Stored items:

┌────────

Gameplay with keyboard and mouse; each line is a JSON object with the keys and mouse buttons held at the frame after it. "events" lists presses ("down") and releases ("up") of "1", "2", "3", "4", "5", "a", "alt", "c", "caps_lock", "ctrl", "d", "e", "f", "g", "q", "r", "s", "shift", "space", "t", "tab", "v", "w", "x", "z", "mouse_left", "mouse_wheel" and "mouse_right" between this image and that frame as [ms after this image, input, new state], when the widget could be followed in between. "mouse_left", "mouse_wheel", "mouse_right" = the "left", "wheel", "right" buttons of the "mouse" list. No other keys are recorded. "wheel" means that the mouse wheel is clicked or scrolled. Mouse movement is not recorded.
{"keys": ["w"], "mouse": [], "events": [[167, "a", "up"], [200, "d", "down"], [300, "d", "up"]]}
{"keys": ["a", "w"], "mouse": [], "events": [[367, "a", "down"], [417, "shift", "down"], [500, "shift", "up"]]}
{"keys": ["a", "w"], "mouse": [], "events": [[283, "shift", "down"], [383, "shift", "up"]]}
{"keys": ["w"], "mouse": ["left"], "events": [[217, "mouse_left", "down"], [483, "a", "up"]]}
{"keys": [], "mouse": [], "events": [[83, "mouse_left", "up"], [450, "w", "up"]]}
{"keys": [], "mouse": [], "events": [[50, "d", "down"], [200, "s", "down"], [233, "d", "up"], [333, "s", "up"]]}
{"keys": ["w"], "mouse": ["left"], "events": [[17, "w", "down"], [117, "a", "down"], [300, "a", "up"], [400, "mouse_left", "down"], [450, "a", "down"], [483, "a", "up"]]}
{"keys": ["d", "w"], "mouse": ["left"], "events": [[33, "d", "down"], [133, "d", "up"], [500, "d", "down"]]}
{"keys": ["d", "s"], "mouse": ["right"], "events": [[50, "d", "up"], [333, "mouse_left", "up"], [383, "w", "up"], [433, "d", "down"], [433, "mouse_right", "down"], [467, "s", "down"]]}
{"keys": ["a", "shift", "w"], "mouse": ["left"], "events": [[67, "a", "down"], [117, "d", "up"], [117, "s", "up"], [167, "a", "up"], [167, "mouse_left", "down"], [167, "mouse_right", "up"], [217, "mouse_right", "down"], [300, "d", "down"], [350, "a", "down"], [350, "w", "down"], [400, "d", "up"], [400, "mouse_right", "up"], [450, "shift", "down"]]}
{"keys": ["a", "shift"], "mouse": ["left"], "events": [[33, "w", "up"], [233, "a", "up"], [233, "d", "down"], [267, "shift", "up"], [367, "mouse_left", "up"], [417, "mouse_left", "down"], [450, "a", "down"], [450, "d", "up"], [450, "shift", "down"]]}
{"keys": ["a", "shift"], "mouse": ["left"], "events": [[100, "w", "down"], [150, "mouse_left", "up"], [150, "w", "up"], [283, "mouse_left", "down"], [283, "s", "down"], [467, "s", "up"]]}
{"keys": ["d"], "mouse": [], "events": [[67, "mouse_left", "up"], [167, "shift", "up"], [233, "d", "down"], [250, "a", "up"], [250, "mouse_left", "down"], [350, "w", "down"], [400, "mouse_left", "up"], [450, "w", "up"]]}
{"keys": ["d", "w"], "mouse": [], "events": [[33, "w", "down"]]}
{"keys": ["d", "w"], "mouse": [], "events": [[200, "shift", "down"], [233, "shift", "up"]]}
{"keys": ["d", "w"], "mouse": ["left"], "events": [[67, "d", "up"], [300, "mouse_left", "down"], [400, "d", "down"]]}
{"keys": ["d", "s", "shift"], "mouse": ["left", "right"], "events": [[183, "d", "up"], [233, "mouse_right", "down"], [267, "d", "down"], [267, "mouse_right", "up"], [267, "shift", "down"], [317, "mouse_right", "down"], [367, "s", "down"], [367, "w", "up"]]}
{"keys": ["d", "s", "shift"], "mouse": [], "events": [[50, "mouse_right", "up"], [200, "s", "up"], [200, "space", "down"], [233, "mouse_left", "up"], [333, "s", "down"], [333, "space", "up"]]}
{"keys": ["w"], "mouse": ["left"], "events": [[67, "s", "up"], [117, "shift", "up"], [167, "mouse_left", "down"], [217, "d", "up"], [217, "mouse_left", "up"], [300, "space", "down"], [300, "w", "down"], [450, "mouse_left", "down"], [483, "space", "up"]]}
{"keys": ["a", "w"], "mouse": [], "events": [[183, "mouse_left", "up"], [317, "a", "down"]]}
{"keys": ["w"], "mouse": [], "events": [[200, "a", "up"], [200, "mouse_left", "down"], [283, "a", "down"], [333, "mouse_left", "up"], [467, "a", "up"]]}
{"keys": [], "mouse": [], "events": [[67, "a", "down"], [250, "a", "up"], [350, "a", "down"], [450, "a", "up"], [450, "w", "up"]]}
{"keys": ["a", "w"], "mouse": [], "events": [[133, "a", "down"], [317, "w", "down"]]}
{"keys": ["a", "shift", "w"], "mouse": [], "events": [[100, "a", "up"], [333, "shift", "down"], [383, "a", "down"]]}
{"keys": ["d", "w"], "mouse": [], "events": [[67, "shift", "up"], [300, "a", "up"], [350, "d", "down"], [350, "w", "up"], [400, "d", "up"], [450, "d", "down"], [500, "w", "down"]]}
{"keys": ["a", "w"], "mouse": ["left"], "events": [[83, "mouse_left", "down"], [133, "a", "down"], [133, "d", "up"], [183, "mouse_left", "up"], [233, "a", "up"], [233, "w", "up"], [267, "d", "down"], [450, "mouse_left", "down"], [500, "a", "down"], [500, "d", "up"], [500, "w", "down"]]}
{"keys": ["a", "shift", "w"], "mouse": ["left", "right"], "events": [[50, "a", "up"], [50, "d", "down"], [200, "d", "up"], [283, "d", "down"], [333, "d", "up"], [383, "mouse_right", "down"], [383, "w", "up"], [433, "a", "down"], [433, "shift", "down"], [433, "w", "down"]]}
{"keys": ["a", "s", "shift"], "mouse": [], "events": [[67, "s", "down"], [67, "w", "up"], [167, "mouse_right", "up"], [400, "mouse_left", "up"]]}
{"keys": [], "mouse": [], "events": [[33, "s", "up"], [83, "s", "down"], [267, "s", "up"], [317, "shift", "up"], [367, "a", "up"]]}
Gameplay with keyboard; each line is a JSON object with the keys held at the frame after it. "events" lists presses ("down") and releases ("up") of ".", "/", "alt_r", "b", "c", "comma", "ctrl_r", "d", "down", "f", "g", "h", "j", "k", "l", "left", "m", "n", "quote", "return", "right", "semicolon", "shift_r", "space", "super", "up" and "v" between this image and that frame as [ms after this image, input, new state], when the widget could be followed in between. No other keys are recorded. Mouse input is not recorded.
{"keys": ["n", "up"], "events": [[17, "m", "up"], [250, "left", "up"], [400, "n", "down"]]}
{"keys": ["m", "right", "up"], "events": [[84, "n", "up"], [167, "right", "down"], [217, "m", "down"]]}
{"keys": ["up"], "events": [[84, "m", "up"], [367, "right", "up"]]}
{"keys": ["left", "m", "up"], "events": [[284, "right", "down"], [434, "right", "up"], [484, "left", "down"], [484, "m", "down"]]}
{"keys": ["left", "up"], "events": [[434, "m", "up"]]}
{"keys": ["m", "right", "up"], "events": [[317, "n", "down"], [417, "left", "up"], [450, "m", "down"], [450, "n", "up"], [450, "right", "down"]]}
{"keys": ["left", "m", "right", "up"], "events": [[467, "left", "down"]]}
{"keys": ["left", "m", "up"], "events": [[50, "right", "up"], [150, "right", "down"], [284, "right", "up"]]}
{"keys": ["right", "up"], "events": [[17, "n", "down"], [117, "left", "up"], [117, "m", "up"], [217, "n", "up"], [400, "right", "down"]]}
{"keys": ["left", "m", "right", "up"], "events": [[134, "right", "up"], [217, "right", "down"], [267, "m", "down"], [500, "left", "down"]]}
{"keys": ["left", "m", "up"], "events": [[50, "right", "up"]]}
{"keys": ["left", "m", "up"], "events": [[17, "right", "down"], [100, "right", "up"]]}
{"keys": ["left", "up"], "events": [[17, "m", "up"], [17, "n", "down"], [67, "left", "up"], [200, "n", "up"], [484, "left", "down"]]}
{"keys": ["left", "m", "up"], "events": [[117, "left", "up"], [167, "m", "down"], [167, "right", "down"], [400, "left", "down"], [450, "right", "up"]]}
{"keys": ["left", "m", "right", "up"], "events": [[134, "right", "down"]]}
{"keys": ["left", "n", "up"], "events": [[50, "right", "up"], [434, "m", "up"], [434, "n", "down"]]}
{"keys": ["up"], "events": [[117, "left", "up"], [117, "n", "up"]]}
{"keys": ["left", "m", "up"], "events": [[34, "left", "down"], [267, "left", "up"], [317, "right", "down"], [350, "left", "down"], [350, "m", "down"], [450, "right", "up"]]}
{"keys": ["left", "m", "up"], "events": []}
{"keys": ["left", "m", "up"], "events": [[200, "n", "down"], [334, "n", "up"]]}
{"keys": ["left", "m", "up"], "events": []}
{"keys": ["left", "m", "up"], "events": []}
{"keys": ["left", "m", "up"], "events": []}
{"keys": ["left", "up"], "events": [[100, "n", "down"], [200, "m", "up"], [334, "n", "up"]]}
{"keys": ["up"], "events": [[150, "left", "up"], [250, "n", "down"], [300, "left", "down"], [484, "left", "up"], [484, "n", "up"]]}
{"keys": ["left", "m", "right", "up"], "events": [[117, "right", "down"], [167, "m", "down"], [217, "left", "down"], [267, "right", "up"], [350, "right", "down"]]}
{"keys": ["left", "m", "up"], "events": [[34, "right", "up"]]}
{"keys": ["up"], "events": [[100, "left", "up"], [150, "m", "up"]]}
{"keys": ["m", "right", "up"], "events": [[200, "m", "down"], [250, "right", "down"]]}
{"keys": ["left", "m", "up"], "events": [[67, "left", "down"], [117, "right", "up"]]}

└────────

### YOUR ASSIGNMENT
When a line in the data holds the word "with", show that line.

### OUTPUT
Gameplay with keyboard and mouse; each line is a JSON object with the keys and mouse buttons held at the frame after it. "events" lists presses ("down") and releases ("up") of "1", "2", "3", "4", "5", "a", "alt", "c", "caps_lock", "ctrl", "d", "e", "f", "g", "q", "r", "s", "shift", "space", "t", "tab", "v", "w", "x", "z", "mouse_left", "mouse_wheel" and "mouse_right" between this image and that frame as [ms after this image, input, new state], when the widget could be followed in between. "mouse_left", "mouse_wheel", "mouse_right" = the "left", "wheel", "right" buttons of the "mouse" list. No other keys are recorded. "wheel" means that the mouse wheel is clicked or scrolled. Mouse movement is not recorded.
Gameplay with keyboard; each line is a JSON object with the keys held at the frame after it. "events" lists presses ("down") and releases ("up") of ".", "/", "alt_r", "b", "c", "comma", "ctrl_r", "d", "down", "f", "g", "h", "j", "k", "l", "left", "m", "n", "quote", "return", "right", "semicolon", "shift_r", "space", "super", "up" and "v" between this image and that frame as [ms after this image, input, new state], when the widget could be followed in between. No other keys are recorded. Mouse input is not recorded.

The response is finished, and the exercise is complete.